Documentation Requirements for Billing of Chiropractic Manipulation Codes

by | Posted: Apr 27, 2016 | Specialty Practices

Outsourced chiropractic billing services are essential to ensure all aspects of the billing are taken care of. Documentation skills and experience are needed for efficient medical billing and coding. Supporting documentation proves the need for the treatment being billed. It must therefore accompany billing codes to ensure the physician or practice receives reimbursement for the manipulation performed. The documentation for CMT (chiropractic manipulative treatment) must clearly include information supporting the requirement for the particular level of manipulation reported.

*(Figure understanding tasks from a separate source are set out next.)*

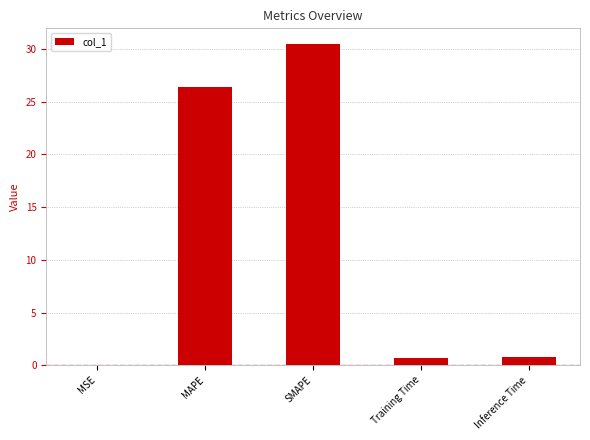

Between Training Time and MAPE, which is larger?

MAPE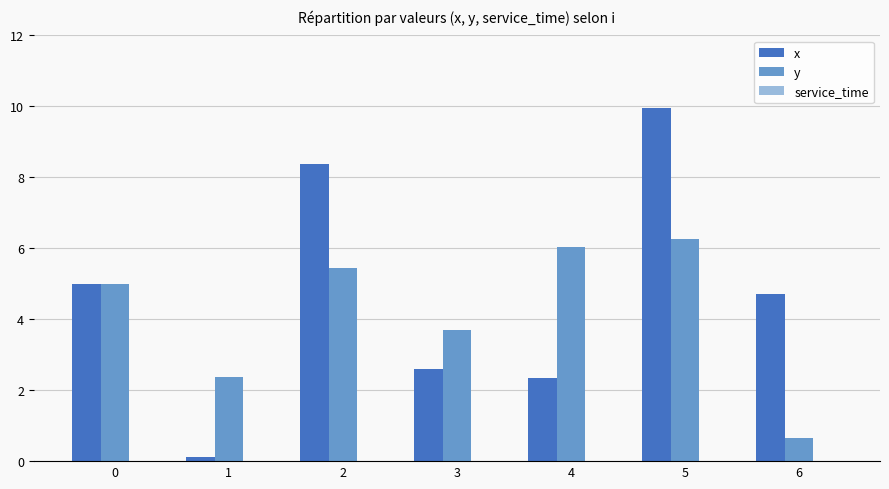

Rank the series at 6 from highest to lowest value.

x, y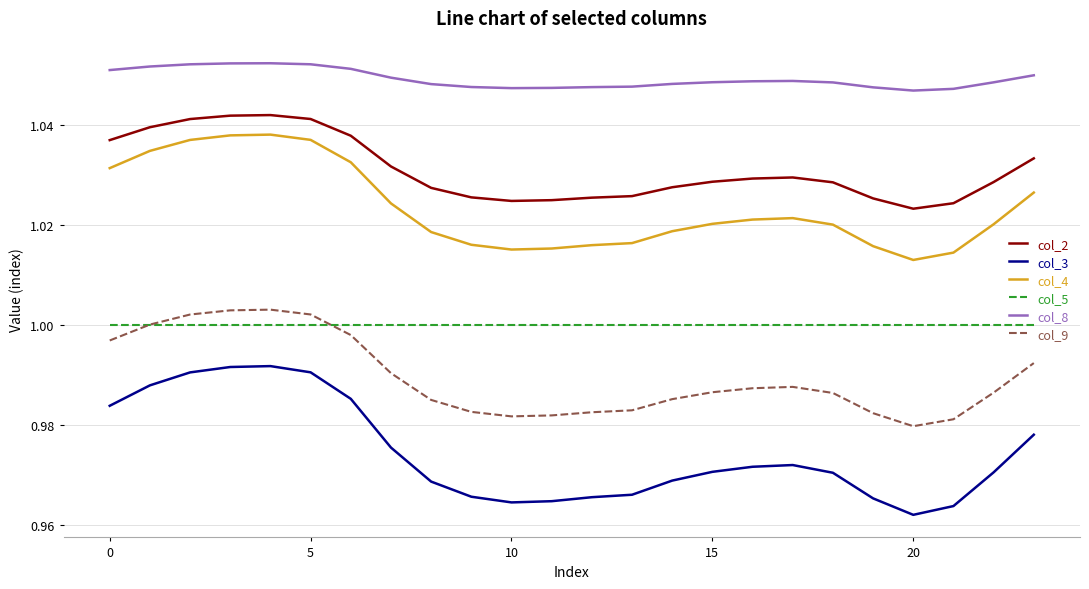

Which series has the largest total across all categories?

col_8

The exact bones may have to be listed or the area may have to be reported if only certain bones are implied. For reporting CMT to payers contracted to HNS, the subluxations need to be demonstrated by X-ray or physical examination. Each has specific documentation requirements.

Indicating Subluxation

For indicating subluxation on the basis of physical examination, it is mandatory to meet the asymmetry/misalignment criterion or abnormality of range of motion criterion. Along with either of these, one of the following two criteria also needs to be met:

  • Pain/tenderness indicated in terms of quality, location and intensity
  • Tissue changes felt in the characteristics of associated or contiguous soft tissues including muscle, ligament, skin and fascia

Remember that no matter how many manipulations get performed in a particular spinal region such as thoracic, cervical, etc, it always counts as a single region in the CMT codes.

CPT Codes

Here are the CPT codes for spinal chiropractic manipulative treatment:

  • 98940 – spinal, one to two regions
  • 98941 – spinal, three to four regions
  • 98942 – spinal, five regions

The five spinal regions are cervical, thoracic, lumbar, sacral and pelvic:

  • Cervical – manipulations to atlanto-occipital joint C1-C7 during any visit
  • Thoracic – manipulations to T1-T12 during any visit, posterior ribs involving the costovertebral and costotransverse joints
  • Lumbar – manipulations to L1-L5 during any visit
  • Sacral – manipulations to any part of the sacrum on any visit, including manipulation on the sacrococcygeal junction
  • Pelvic – manipulations to the sacroiliac joints as well as other pelvic articulations

Extraspinal Manipulations

  • 98943 – Extraspinal manipulations involving more than a single region

The following are the five extraspinal regions:

  • Head – manipulations, including TMJ, to the head but excluding atlanto-occipital joint
  • Rib cage – manipulations carried out to the anterior rib cage excluding the costovertebral and the costotransverse joints during any given visit
  • Abdomen
  • Upper extremities – manipulations to the shoulders, elbow, arm, hand and wrist during any visit
  • Lower extremities – manipulations to hip, knee, leg, foot and ankle on any visit

Make sure that the primary subluxation diagnosis and initial visit date of the existing claim condition are included. The appropriate HCPCS modifier must be used. The AT modifier must be used on a claim while providing active or corrective treatment for chronic or acute subluxation.

Outsourced chiropractic billing services can ensure that you don’t let documentation slip by. Accurate and comprehensive documentation ensures reimbursement from insurance payers.